Transcribed page contents

★ ★ ★ ★ ★

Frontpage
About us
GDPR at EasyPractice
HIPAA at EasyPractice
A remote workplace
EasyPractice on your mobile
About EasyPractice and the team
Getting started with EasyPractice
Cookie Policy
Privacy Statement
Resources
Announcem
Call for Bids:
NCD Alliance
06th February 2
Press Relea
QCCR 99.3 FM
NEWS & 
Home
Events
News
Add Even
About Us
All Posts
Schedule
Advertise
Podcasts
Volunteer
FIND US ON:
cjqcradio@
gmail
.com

★ ★ ★ ★ ★

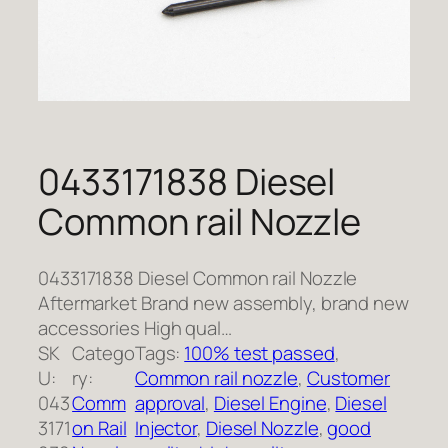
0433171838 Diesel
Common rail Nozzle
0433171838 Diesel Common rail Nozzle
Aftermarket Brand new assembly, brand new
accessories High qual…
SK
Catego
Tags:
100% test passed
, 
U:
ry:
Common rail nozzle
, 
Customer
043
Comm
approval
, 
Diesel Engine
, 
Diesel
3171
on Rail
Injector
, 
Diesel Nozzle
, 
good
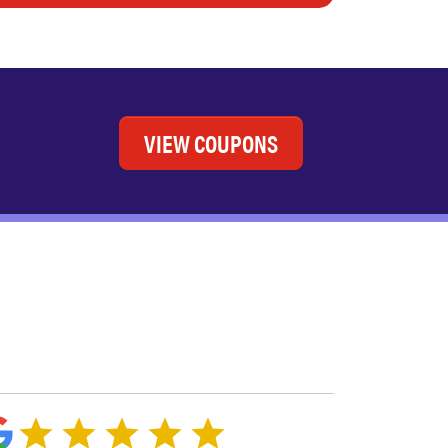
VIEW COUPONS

★ ★ ★ ★ ★

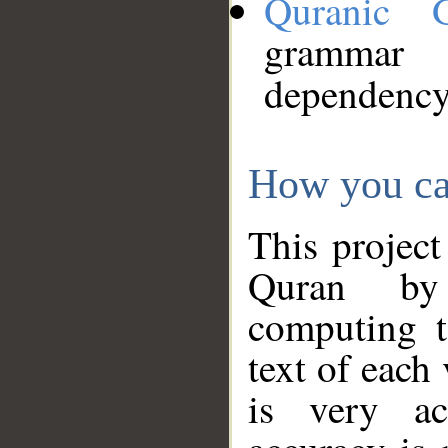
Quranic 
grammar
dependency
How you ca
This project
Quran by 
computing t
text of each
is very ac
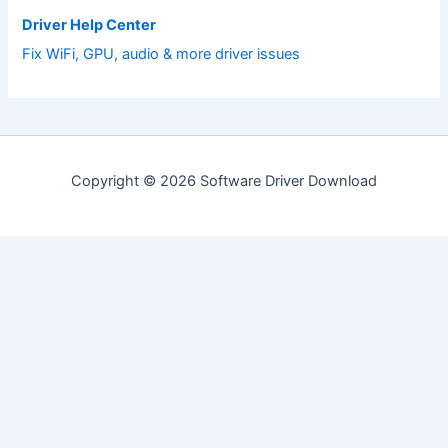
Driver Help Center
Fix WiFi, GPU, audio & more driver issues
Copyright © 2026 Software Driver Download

★ ★ ★ ★ ★

Directions: Copy out every line in the records where the word "EasyPractice" is found.

Exercise answer:
GDPR at EasyPractice
HIPAA at EasyPractice
EasyPractice on your mobile
About EasyPractice and the team
Getting started with EasyPractice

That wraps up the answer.